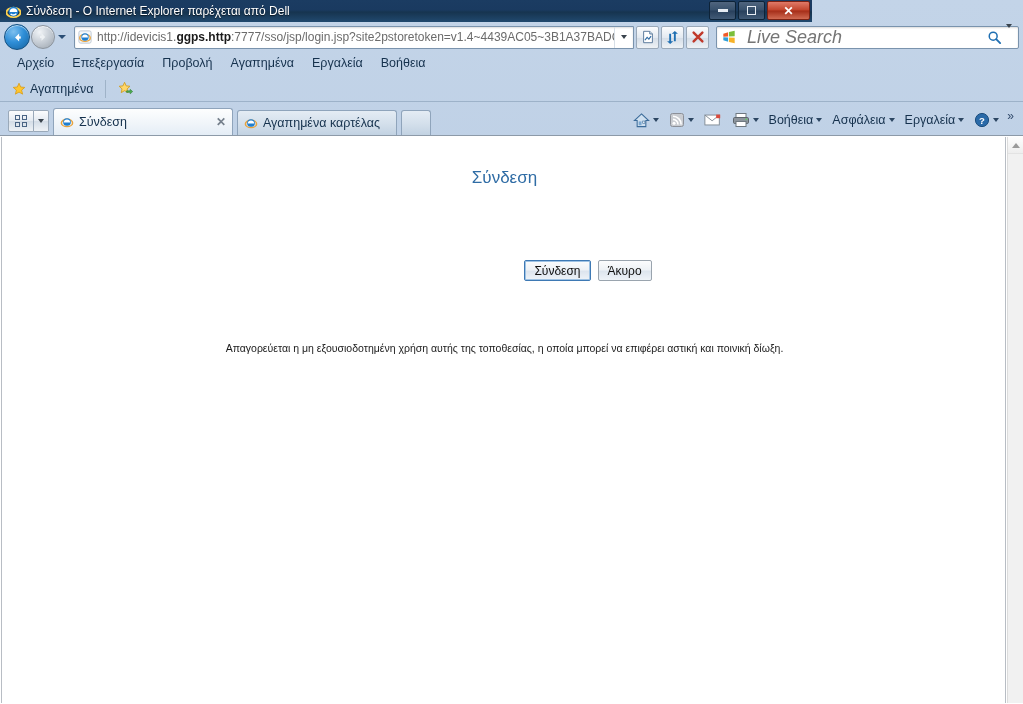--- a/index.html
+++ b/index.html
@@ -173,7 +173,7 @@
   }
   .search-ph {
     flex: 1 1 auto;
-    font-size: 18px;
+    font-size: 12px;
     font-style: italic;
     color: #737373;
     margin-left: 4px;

INSTRUCTION – Recopy the whole listing above precisely, excluding images.

SOLUTION –
--- a/index.html
+++ b/index.html
@@ -173,7 +173,7 @@
   }
   .search-ph {
     flex: 1 1 auto;
-    font-size: 18px;
+    font-size: 12px;
     font-style: italic;
     color: #737373;
     margin-left: 4px;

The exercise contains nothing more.